How to solve system of linear diophantine equation with parameters

Question

Welcome,

I have a problem with this excercise:

A jeweler sold 60 watches of brand X last month for a total of € 1920. There are two types of this brand: one with stopwatch and one without. The watch with stopwatch is € 18 more expensive than the other type. The watch without a stopwatch costs more than € 20. How many watches of each type did the jeweler sell last month?

I tried to solve this system of eqations:

$$\begin {array} \\ x+y=60 \\ (38+k)x + (20+k)y = 1920 \end {array}$$

But I have no idea how I have to handle a linear diophantine equation with this k parameter.

I hope that you can help me.

Answer 1

We have that

$$x+y=60$$ $$(38+k)x+(20+k)y=1920$$

Multiplying the first equation by $(20+k)$ we get

$$(20+k)x+(20+k)y=60(20+k)$$ $$(38+k)x+(20+k)y=1920$$

Subtracting, we have $18x=720-60k$. Hence $x=40-\frac{10k}{3}$.

And since $x+y=60$, we have that $y=20+\frac{10k}{3}$.

The fact that $x$, $y$ are integers implies that $\frac{10k}{3}$ is an integer. Hence $3$ must divide $k$.

The fact that $x,y\ge0$, gives us that $40-\frac{10k}{3}\ge0$ and $20+\frac{10k}{3}\ge0$. Hence $-20\le\frac{10k}{3}\le40$. So $-6\le k\le12$.

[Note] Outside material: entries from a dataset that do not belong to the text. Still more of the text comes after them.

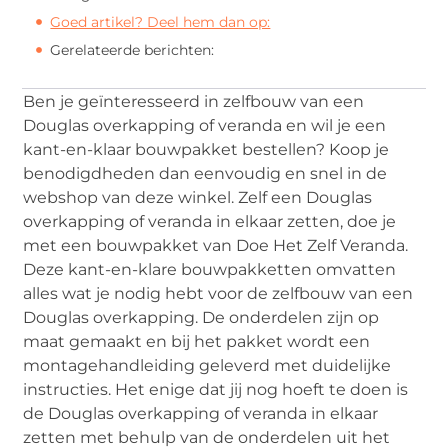
Goed artikel? Deel hem dan op:
Gerelateerde berichten:
Ben je geïnteresseerd in zelfbouw van een
Douglas overkapping of veranda en wil je een
kant-en-klaar bouwpakket bestellen? Koop je
benodigdheden dan eenvoudig en snel in de
webshop van deze winkel. Zelf een Douglas
overkapping of veranda in elkaar zetten, doe je
met een bouwpakket van Doe Het Zelf Veranda.
Deze kant-en-klare bouwpakketten omvatten
alles wat je nodig hebt voor de zelfbouw van een
Douglas overkapping. De onderdelen zijn op
maat gemaakt en bij het pakket wordt een
montagehandleiding geleverd met duidelijke
instructies. Het enige dat jij nog hoeft te doen is
de Douglas overkapping of veranda in elkaar
zetten met behulp van de onderdelen uit het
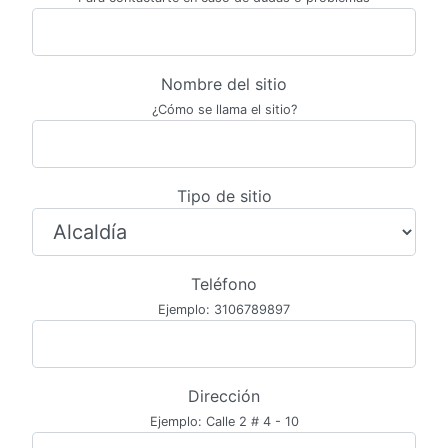
Nombre del sitio
¿Cómo se llama el sitio?
Tipo de sitio
Teléfono
Ejemplo: 3106789897
Dirección
Ejemplo: Calle 2 # 4 - 10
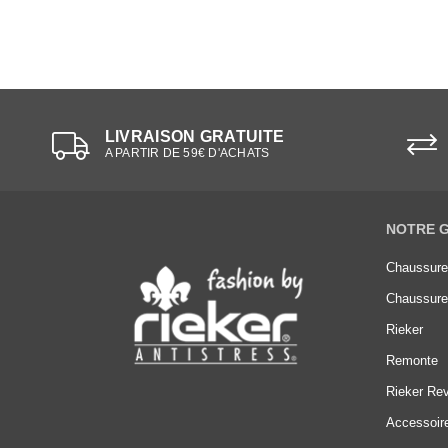
LIVRAISON GRATUITE
A PARTIR DE 59€ D'ACHATS
NOTRE 
Chaussur
Chaussur
Rieker
Remonte
Rieker Rev
Accessoir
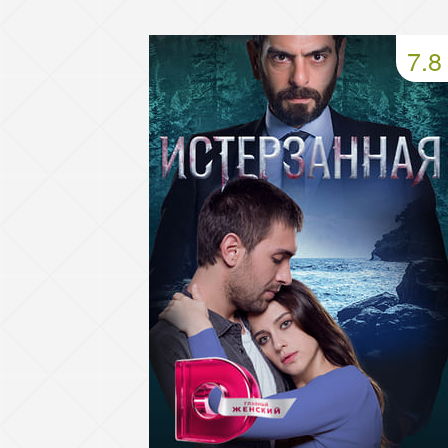
49 серия
50 серия
51 серия
7.8
53 серия
54 серия
55 серия
57 серия
58 серия
59 серия
61 серия
62 серия
63 серия
65 серия
66 серия
67 серия
69 серия
70 серия
71 серия
73 серия
74 серия
75 серия
77 серия
78 серия
79 серия
81 серия
82 серия
83 серия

Hence $k$ must be either $-6,-3,0,3,6,9,12$;

in which case $(x,y)$ would be $(60,0),(50,10),(40,20),(30,30),(20,40),(10,50),(0,60),$ respectively.

Edit: The above solution contains one or two mistakes. First, $20+k$ was the price of the watches that did not have stopwatches. Since we were given that these watches cost more than € $20$, it follows that $k>0$.

Hence the value of $k$ should really be either $3,6,9,12$;

In which case $(x,y)$ would be $(30,30),(20,40),(10,50),(0,60),$ respectively.

The other potential mistake I made was assuming that $k$ was an integer. We clearly have that $x$, $y$ are non-negative integers, since these denote the number of each type of watch that was sold. We also have that $\frac{10k}{3}$ is an integer since $x=40-\frac{10k}{3}$.

So if we drop the assumption that $k$ is an integer, then we're just left with the fact that $\frac{10k}{3}$ is an integer with $0<\frac{10k}{3}\le40$.

It follows that $\frac{10k}{3}$ must be either $1,2,3,\ldots,38,39,40$;

in which case $k$ must be either $0.3,0.6,0.9,\ldots,11.4,11.7,12$;

and $(x,y)$ would be either $(39,21),(38,22),(37,23),\ldots,(2,58),(1,59),(0,60)$ respectively.

Hence if we drop the assumption that $k$ is an integer, then the solutions are the pairs of integers $(x,y)$ with $y=60-x$ and $0\le x\le39$.